Why is Donald Trump the favorite candidate for traders?

Donald Trump’s style may begin to make financial markets volatile again, and that would benefit a part of global fast money traders.

With Trump and Biden in close competition ahead of the first presidential debate on Thursday, investors have already tried to discuss how the return of the Republican party to the White House could affect allfrom the electric vehicle industry to the direction of long-term interest rates.

Markets, as a rule, don’t like that kind of uncertainty. But for a subset of hedge funds that jump in and out whenever big swings and anomalies cause prices to briefly look out of whack, that’s almost beside the point.

What they see in Trump is much simpler: Recollections of the opportunities that arose during his four years in officewhen his comments and social media posts sometimes surprised investors, triggering dramatic short-term moves in financial markets.

“Politics aside, if you ask a trader if he wants Biden or Trump, the trader is going to surf the big wave, so it’s Trump,” said Calvin Yeoh, portfolio manager at hedge fund Blue Edge Advisors. in Singapore.

“Trump is more volatile and unpredictable,” he added.

During Biden’s term, of course, there has been no shortage of volatility. Rising inflation, Russia’s war in Ukraine and the Federal Reserve’s rate hikes did much to batter markets. As a result, some measures expected in the market have been broader than they were during much of Trump’s termand it is possible that conflicts with Republicans over economic issues, such as the debt ceiling, could intensify if Biden wins a second term.

Biden has maintained a traditional style honed by a decades-long career in Washington. While Trump, by contrast, has communicated directly with the public through X-rated posts, leaving marketers scrambling to determine the implications.

Why Donald Trump could favor the markets?

With the election more than four months away, financial markets have so far been overshadowed by the strength of the economy and speculation about when the Federal Reserve will begin cutting interest rates. Even so There has been some preparation for increased volatility around the November elections, especially if the outcome is in doubt.

“The consensus view is that Trump will create volatility,” said Vineer Bhansali, founder of asset management firm LongTail Alpha, based in Newport Beach, California. “The market is already pricing in that to happen. So The surprise will be if Trump wins and there is actually less volatility”.

Trump’s initial victory in 2016 shook the bond market, with 10-year Treasury yields rising nearly a full percentage point in December on anticipation that his tax cut plans would stimulate the economy and prompt the Federal Reserve to accelerate their rate increases.

While in office, his comments and social media posts sometimes sent ripples through the markets. In 2017, for example, Puerto Rico’s bonds fell when it suggested that the island’s debt would have to be erased entirely after it was devastated by a hurricane, only to recover once traders realized the problem would remain in the hands of the court that was already overseeing his bankruptcy.
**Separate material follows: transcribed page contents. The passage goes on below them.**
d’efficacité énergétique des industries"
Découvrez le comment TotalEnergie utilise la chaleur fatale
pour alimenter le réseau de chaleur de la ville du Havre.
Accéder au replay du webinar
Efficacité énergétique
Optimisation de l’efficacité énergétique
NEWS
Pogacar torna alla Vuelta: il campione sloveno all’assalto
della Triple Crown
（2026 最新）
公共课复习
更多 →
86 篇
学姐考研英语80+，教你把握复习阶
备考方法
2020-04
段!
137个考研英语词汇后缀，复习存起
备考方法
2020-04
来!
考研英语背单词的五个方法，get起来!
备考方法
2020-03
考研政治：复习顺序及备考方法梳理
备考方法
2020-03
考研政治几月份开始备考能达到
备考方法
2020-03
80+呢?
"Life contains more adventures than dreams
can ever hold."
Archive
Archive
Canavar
Amazon.com Inc. shares dragged the following year when Trump opposed the retailer’s shipping deals with the United States Postal Service after a report that he was ‘obsessed’ with going after the company. Then in August 2019, US stocks were repeatedly battered by its threats to sharply escalate a trade war with China, helping to initiate upward or downward moves of more than 1 percent in the S&P 500 during mid-trading sessions. of that month. This dispute also moved the currency markets, a corner where hedge funds are active.
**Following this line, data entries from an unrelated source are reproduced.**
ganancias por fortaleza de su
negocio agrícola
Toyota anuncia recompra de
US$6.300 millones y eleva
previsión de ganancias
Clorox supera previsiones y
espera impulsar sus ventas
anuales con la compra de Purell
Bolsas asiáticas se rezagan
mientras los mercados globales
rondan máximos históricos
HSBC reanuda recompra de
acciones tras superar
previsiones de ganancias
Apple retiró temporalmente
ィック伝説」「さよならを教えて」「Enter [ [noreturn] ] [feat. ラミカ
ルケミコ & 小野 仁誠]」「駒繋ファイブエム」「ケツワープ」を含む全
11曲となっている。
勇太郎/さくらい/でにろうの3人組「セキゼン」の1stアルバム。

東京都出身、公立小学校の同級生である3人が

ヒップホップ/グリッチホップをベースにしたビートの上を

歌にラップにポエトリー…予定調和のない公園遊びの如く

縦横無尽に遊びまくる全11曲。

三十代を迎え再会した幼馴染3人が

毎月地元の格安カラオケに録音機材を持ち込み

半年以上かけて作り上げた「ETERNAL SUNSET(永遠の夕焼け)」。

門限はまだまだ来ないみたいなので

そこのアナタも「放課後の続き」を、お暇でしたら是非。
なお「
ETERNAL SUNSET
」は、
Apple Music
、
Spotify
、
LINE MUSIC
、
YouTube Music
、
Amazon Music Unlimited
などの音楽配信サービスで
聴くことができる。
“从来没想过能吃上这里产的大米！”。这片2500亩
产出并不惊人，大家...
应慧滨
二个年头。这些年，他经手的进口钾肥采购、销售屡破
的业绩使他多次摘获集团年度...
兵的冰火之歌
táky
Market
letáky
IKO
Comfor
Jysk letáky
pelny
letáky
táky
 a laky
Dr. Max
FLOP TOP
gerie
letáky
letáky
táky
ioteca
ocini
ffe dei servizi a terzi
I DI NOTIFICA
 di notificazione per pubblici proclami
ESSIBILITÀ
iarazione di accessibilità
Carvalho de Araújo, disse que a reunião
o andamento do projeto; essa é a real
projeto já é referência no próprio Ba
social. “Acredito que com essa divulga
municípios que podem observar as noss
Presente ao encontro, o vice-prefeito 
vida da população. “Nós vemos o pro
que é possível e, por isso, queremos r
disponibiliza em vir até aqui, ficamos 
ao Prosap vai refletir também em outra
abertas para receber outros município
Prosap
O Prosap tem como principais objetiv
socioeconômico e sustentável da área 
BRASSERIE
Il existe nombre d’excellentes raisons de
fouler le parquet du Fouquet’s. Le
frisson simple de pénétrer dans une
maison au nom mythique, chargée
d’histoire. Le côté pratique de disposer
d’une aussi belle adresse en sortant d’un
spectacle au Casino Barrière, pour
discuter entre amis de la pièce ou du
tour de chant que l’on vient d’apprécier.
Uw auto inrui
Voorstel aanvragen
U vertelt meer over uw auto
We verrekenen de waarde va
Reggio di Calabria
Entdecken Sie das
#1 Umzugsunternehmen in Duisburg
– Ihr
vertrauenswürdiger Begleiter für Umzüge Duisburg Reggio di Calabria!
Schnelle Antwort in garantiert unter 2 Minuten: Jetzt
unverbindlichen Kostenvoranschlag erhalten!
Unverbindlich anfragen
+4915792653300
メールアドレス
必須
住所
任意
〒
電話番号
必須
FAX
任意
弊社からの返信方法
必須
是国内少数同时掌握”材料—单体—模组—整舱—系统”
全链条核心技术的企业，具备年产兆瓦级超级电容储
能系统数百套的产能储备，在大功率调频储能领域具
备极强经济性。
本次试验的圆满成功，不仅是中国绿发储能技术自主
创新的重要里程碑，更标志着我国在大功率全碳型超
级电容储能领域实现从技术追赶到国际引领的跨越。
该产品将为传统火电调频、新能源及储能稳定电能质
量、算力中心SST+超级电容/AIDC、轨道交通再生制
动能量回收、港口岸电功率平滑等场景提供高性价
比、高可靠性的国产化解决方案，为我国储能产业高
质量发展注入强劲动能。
Even some investors, with a longer-term, fundamentals-based approach, hope that a political upheaval by Trump could create ways for them to profit.
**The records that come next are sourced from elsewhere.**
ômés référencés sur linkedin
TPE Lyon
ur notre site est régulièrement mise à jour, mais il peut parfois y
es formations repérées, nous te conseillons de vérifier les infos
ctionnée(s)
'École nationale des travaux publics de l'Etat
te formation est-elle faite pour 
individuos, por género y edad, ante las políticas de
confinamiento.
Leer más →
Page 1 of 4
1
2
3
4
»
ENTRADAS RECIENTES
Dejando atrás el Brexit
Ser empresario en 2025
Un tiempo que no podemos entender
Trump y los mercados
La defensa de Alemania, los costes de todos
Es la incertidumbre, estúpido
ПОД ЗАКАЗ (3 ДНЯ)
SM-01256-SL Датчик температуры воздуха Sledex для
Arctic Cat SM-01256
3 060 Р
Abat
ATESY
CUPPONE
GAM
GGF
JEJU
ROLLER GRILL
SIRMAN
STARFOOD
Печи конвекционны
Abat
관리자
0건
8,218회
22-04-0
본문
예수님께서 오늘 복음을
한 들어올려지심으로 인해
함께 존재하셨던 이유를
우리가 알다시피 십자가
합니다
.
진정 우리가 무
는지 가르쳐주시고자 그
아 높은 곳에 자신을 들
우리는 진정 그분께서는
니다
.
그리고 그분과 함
“Trump’s noise sometimes creates opportunities”said Carol Lye, a portfolio manager at Brandywine Global Investment Management in Singapore, citing the slide in the Mexican peso that occurred in late 2016, when he pledged to build a border wall, before the currency recovered the following year.

What is the forecast for the markets?

It is likely that The US election campaign will become more attractive for Wall Street as the day approaches of the elections and political positions become a more prominent part of the race.

Trump and Republicans have already made clear they will push to renew the sweeping tax cuts put in place in 2017 that are set to expire next year, though Biden and Democrats have also indicated they want to extend at least some of them.

Trump is also expected to seek to more aggressively deport those working illegally in the U.S. and has called for 60 percent tariffs on imports from China and 10 percent on duties from the rest of the world.

Besides, Both could exert upward pressure on inflation, which could reset market expectations of interest rate cuts.

Some informal Trump advisers have floated ideas about possible changes to the Federal Reserve that would also give him more power over the central bank. Although neither he nor the campaign has endorsed this idea, such a step would almost certainly roil the bond market by raising concerns that the bank would face politically motivated pressure to cut interest rates.

“You have to address the elephant in the room, which is that no matter what happens in the scenario where Trump wins, everything he says will be amplified in North America and around the world,” said George Boubouras, head of research at the hedge fund K2 Asset Management Ltd.

“We in the markets love volatility, but we try not to get too bogged down in the amplified emotion that will come from a Trump presidency,” he concluded.